Ye crushed her opponents in the women's 400 individual medley on Saturday with an eye-popping performance, unleashing a sprint finish in her last two lengths that would have beaten Americans Michael Phelps and Ryan Lochte, two of the world's fastest men.
She also became the first female swimmer to break a world record since the ban of hi-tech suits, wiping off more than a second off the world record set by Australia's Stephanie Rice four years ago.
"I say no," Arne Ljungqvist told reporters when asked whether her dazzling swim had raised suspicions of doping. "I have personally no reason other than to applaud until I have further facts."
"Should a sudden raise in performance or a win be primarily suspect of being a cheat then sport is in danger because this ruins the charm of sport," said Ljungqvist, who has 40 years experience in anti-doping.
"Should a sudden raise in performance occur in a particular person we could regard this as a reason to do it (target testing). But it would be tragic if that would be the primary reason for testing."
Ye, already nicknamed the "young general" back home after shaving an amazing 5 seconds off her personal best in her gold medal race, can win another medal after posting the fastest qualifying time in the preliminaries of the women's 200 metres individual medley on Monday.
She also brushed aside doping suspicions saying Chinese athletes were clean.
"My results come from hard work and training and I would never used any banned drugs.
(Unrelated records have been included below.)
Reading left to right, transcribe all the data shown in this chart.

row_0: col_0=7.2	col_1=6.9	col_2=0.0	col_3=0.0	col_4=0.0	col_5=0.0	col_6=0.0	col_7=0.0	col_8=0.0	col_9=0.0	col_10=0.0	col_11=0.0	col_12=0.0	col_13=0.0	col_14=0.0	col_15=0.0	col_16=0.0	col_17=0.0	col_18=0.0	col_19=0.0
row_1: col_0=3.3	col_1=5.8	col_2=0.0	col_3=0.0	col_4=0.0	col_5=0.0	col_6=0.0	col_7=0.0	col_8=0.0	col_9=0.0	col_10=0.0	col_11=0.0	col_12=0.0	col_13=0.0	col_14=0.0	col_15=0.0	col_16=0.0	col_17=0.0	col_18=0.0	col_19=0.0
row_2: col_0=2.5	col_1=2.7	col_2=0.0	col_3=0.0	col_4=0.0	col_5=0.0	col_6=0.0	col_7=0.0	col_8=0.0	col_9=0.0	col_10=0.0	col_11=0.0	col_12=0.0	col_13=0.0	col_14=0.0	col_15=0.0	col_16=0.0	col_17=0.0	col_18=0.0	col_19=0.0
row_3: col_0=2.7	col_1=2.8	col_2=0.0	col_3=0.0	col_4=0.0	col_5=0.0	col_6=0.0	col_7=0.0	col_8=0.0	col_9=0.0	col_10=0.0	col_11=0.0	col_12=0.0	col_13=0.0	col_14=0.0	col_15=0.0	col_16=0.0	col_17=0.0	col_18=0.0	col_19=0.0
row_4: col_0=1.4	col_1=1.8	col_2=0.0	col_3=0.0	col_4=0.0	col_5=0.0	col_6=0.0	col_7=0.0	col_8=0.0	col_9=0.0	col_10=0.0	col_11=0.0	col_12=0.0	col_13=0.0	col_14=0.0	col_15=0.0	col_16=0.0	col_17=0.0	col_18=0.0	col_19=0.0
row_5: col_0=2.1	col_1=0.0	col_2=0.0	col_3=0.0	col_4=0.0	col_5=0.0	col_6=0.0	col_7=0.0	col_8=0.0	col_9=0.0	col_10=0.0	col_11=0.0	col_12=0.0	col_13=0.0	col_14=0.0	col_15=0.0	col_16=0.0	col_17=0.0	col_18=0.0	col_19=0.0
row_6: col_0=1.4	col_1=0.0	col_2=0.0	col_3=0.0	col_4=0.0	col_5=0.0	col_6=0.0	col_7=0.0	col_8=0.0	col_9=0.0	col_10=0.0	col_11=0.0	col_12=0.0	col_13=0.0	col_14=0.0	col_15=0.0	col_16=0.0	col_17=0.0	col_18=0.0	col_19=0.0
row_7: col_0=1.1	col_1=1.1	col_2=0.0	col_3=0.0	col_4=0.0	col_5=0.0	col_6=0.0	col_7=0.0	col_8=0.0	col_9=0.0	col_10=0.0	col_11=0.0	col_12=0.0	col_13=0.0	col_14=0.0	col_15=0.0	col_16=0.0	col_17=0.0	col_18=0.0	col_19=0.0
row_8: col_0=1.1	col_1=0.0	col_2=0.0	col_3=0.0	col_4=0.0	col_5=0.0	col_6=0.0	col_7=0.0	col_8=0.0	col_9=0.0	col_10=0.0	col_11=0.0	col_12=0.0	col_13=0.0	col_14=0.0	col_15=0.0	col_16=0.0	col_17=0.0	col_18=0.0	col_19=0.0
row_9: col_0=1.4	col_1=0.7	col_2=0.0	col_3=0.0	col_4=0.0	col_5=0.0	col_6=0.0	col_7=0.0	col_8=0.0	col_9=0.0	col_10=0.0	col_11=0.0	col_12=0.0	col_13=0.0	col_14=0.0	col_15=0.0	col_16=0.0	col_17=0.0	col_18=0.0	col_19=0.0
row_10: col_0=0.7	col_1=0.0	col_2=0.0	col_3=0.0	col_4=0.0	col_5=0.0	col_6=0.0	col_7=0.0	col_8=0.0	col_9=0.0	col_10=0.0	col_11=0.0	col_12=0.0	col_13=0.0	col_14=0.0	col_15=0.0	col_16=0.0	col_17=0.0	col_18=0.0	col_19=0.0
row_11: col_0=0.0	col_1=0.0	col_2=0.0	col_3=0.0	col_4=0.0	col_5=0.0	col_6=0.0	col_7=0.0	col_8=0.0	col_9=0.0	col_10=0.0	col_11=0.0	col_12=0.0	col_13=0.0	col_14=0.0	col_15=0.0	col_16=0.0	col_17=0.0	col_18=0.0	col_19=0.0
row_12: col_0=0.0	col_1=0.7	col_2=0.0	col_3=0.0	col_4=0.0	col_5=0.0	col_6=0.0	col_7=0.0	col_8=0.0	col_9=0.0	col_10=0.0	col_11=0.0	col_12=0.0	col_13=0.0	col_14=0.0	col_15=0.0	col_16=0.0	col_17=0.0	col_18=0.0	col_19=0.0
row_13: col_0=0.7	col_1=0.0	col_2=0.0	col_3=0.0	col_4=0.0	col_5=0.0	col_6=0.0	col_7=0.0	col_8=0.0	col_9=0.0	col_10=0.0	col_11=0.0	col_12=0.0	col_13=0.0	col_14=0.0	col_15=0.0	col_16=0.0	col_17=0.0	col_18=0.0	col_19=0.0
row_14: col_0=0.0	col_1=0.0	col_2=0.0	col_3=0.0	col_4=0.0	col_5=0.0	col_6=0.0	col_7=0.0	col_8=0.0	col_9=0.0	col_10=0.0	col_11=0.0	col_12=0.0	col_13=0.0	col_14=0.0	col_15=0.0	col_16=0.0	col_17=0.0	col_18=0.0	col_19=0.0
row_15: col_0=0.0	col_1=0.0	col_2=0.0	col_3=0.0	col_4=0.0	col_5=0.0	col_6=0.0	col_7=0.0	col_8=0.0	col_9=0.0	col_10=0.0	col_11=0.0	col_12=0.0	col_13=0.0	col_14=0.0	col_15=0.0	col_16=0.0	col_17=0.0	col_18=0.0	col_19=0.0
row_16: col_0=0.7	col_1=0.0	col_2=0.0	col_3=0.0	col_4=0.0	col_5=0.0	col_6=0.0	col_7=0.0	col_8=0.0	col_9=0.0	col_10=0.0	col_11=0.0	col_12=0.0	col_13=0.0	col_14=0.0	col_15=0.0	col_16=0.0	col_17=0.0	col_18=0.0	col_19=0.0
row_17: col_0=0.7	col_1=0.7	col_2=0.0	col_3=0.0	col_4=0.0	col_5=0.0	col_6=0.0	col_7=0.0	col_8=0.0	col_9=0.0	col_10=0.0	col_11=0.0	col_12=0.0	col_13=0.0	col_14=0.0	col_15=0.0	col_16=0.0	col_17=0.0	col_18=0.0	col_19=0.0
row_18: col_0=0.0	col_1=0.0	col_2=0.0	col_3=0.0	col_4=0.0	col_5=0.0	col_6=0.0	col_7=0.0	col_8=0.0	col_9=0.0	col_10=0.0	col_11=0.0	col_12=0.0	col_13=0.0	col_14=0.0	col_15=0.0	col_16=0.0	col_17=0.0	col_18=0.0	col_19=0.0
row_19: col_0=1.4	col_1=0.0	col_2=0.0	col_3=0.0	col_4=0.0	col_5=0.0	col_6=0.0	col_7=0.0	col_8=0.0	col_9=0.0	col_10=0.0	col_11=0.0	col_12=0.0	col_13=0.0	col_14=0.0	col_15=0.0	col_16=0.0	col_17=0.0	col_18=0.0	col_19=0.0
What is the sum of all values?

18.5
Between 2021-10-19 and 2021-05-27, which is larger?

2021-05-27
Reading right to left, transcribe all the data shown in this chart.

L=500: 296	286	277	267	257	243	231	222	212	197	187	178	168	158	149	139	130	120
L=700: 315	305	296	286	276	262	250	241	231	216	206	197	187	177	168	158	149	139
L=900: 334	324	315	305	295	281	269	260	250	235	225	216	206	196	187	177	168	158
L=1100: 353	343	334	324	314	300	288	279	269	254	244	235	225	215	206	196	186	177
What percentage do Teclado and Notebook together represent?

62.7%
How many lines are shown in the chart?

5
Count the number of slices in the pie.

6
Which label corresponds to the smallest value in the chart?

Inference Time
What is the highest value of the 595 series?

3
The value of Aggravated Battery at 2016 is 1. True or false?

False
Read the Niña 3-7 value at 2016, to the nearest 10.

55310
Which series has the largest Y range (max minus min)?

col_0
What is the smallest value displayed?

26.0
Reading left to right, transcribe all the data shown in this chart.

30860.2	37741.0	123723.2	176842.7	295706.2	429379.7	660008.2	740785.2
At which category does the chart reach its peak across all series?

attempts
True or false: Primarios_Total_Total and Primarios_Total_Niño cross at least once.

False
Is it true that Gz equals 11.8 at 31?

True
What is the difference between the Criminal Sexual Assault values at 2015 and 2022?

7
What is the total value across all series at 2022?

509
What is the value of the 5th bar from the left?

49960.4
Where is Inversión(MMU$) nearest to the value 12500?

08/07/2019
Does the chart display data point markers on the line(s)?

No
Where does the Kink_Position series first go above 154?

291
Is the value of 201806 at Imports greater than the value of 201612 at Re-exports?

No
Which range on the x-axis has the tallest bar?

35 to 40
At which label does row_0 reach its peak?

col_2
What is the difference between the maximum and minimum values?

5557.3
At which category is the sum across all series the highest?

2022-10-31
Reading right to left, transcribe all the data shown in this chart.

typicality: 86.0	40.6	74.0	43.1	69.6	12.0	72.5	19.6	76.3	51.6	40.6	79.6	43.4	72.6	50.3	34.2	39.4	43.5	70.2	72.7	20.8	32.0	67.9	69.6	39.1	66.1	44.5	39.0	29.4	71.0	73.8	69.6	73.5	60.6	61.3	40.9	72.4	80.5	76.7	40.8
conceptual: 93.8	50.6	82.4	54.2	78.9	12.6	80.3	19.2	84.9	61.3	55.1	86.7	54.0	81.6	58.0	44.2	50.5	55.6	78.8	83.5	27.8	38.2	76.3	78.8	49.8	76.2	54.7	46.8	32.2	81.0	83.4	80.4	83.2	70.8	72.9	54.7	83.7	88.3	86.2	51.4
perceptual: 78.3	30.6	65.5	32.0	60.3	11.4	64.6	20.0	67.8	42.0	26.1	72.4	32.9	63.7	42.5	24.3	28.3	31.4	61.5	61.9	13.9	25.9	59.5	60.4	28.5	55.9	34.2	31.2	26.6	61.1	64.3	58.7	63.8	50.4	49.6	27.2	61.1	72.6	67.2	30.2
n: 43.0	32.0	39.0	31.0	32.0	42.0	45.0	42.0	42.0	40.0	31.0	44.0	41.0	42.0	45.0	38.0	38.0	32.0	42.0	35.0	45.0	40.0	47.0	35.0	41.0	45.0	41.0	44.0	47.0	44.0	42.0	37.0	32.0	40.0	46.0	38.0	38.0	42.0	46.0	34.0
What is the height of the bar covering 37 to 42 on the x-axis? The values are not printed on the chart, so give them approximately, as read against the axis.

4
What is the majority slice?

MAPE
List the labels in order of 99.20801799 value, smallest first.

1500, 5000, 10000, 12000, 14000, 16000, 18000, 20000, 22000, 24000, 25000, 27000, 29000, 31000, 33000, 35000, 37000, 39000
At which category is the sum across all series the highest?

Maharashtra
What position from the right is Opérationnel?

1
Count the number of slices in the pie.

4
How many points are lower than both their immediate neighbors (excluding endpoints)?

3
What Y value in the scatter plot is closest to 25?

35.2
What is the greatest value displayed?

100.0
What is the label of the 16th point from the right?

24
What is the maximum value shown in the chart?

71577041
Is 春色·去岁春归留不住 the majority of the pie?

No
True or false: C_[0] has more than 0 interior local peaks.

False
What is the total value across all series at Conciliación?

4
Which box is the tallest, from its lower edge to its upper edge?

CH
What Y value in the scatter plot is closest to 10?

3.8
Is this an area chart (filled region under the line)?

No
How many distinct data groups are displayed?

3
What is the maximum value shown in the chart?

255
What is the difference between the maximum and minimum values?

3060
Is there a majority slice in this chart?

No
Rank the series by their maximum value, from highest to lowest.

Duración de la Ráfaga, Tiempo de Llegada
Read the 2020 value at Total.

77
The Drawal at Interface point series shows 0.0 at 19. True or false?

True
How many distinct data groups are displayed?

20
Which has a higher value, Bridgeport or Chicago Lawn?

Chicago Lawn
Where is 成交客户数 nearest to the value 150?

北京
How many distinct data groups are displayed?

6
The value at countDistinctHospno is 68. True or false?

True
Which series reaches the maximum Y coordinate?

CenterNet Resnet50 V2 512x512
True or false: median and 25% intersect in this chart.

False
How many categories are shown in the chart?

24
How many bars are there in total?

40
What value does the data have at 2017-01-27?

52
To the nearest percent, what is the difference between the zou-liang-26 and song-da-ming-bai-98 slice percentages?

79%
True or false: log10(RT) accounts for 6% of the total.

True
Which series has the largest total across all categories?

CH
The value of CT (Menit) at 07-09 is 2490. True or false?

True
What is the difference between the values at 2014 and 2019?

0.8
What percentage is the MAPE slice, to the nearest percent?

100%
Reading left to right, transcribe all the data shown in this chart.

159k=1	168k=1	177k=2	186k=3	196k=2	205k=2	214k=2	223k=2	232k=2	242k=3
The Chinese people have clean hands," she told reporters.
Many people viewed her performance with suspicion and even British broadcaster BBC presenter Claire Balding asked: "How many questions will there be about how someone who can swim so much faster than she has ever swum before?"
The BBC later denied she was suggesting there was something suspect in her performance.
The doping talk related to Ye quickly triggered a reaction in China with bloggers backing the swimmer.
"It's not classy at all to say that record-breakers have taken drugs. It's just jealousy," wrote one user on Sina Weibo, China's popular micro-blogging site.
"She's just a child. Don't be so beastly to her," wrote another.
However, one user did express doubt at Ye's breakthrough performance: "Maybe the Chinese have discovered some sort of new drug, for how could she suddenly have become this strong?"